Combines are starting to criss-cross farm fields in eastern South Dakota, a good two weeks ahead of schedule. Farmers in the Mt. Vernon area began their corn harvest last week. The drought last year cut yields in half. But much more favorable weather is resulting in an above-average harvest this year.
The fall harvest started while it was still technically summer in Mt. Vernon.
"If it's ready, you got to roll," farmer Chet Edinger said.
Mt. Vernon avoided the ravages of the cold, wet spring that kept farmers in many other areas from planting on time.
"The old saying: you plant in the dust, your bins will bust, was the case this year because it was dry when we planted all the corn got in first before the rains and they it rained after we got the corn in," Edinger said.
A hot month of August dried out the corn enough to begin the early harvest.
"We did dry some corn last week, we were worried about some ear-drop on a a couple of varieties so we took that out, we dried that corn down and now we're just going straight to the bin with this corn," Edinger said.

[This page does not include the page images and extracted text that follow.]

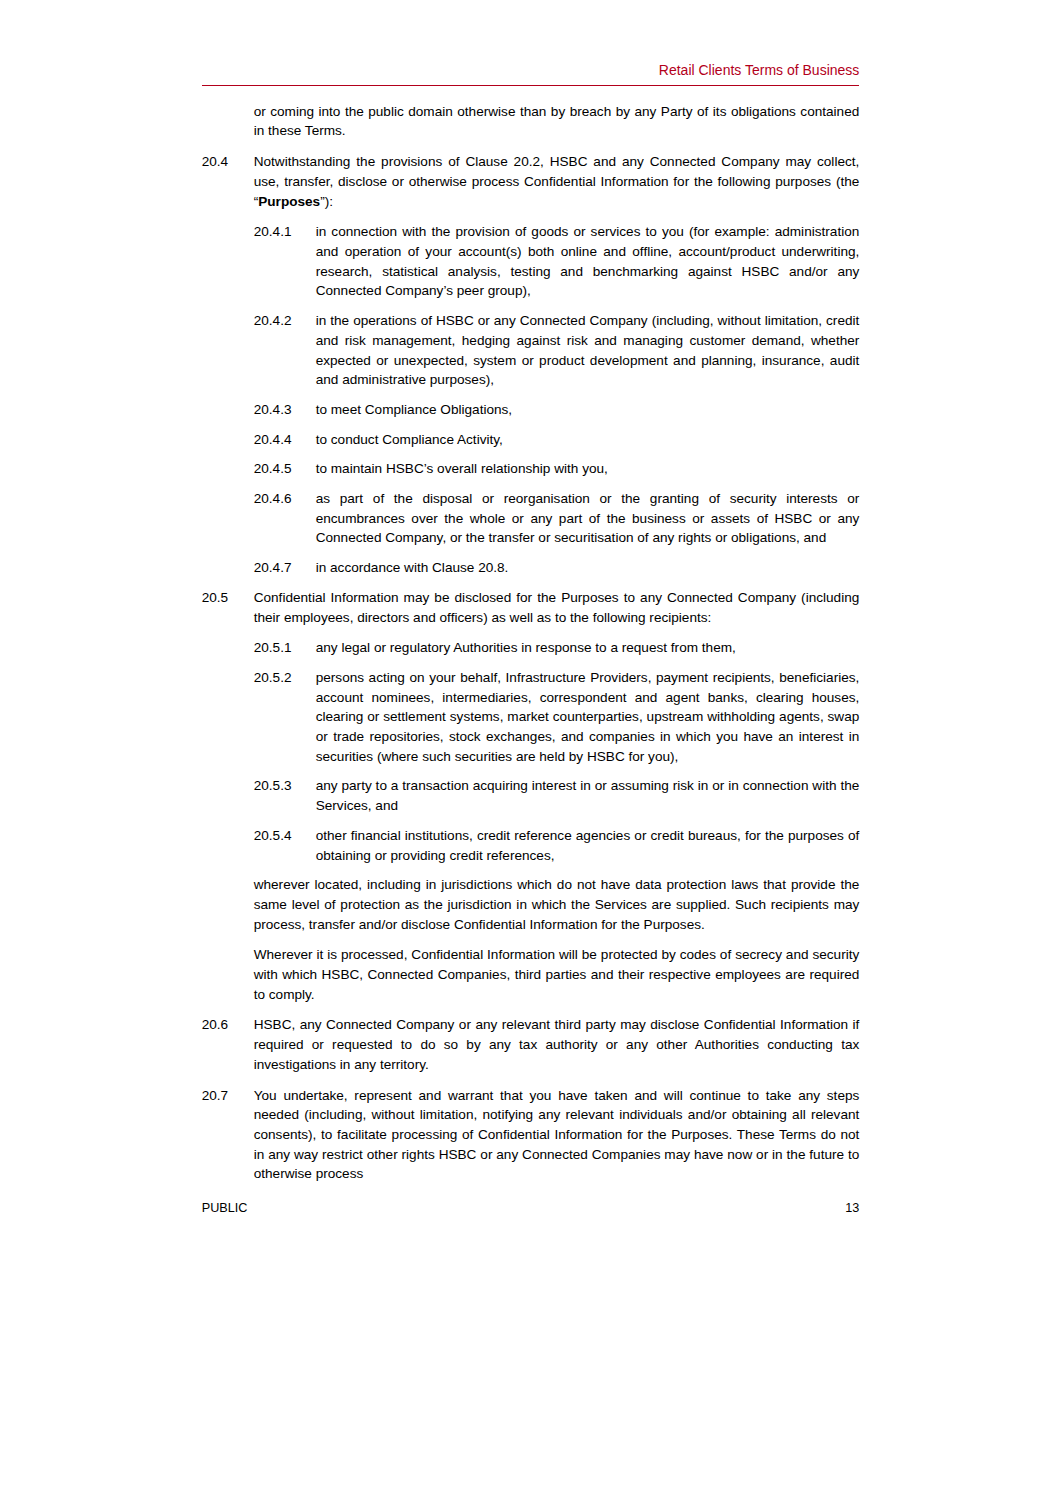Retail Clients Terms of Business
or coming into the public domain otherwise than by breach by any Party of its obligations contained in these Terms.
20.4
Notwithstanding the provisions of Clause 20.2, HSBC and any Connected Company may collect, use, transfer, disclose or otherwise process Confidential Information for the following purposes (the “Purposes”):
20.4.1
in connection with the provision of goods or services to you (for example: administration and operation of your account(s) both online and offline, account/product underwriting, research, statistical analysis, testing and benchmarking against HSBC and/or any Connected Company’s peer group),
20.4.2
in the operations of HSBC or any Connected Company (including, without limitation, credit and risk management, hedging against risk and managing customer demand, whether expected or unexpected, system or product development and planning, insurance, audit and administrative purposes),
20.4.3
to meet Compliance Obligations,
20.4.4
to conduct Compliance Activity,
20.4.5
to maintain HSBC’s overall relationship with you,
20.4.6
as part of the disposal or reorganisation or the granting of security interests or encumbrances over the whole or any part of the business or assets of HSBC or any Connected Company, or the transfer or securitisation of any rights or obligations, and
20.4.7
in accordance with Clause 20.8.
20.5
Confidential Information may be disclosed for the Purposes to any Connected Company (including their employees, directors and officers) as well as to the following recipients:
20.5.1
any legal or regulatory Authorities in response to a request from them,
20.5.2
persons acting on your behalf, Infrastructure Providers, payment recipients, beneficiaries, account nominees, intermediaries, correspondent and agent banks, clearing houses, clearing or settlement systems, market counterparties, upstream withholding agents, swap or trade repositories, stock exchanges, and companies in which you have an interest in securities (where such securities are held by HSBC for you),
20.5.3
any party to a transaction acquiring interest in or assuming risk in or in connection with the Services, and
20.5.4
other financial institutions, credit reference agencies or credit bureaus, for the purposes of obtaining or providing credit references,
wherever located, including in jurisdictions which do not have data protection laws that provide the same level of protection as the jurisdiction in which the Services are supplied. Such recipients may process, transfer and/or disclose Confidential Information for the Purposes.
Wherever it is processed, Confidential Information will be protected by codes of secrecy and security with which HSBC, Connected Companies, third parties and their respective employees are required to comply.
20.6
HSBC, any Connected Company or any relevant third party may disclose Confidential Information if required or requested to do so by any tax authority or any other Authorities conducting tax investigations in any territory.
20.7
You undertake, represent and warrant that you have taken and will continue to take any steps needed (including, without limitation, notifying any relevant individuals and/or obtaining all relevant consents), to facilitate processing of Confidential Information for the Purposes. These Terms do not in any way restrict other rights HSBC or any Connected Companies may have now or in the future to otherwise process
PUBLIC 13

Corn prices are down this fall compared to last year. But Edinger says he can make up for the drop in price with higher yields this year.
"Some guys don't touch their corn until middle of October. I mean, right now, I sold corn and it's all going east, it's going to Marion, and it's going to points in Iowa and Nebraska because they're not going over there yet, Edinger said.
A two-week jump on the harvest is laying the groundwork for what what should be a profitable growing season.
Edinger planted 20-percent more corn this year. So the early harvest gives him that much more time to get the additional crop out of the ground.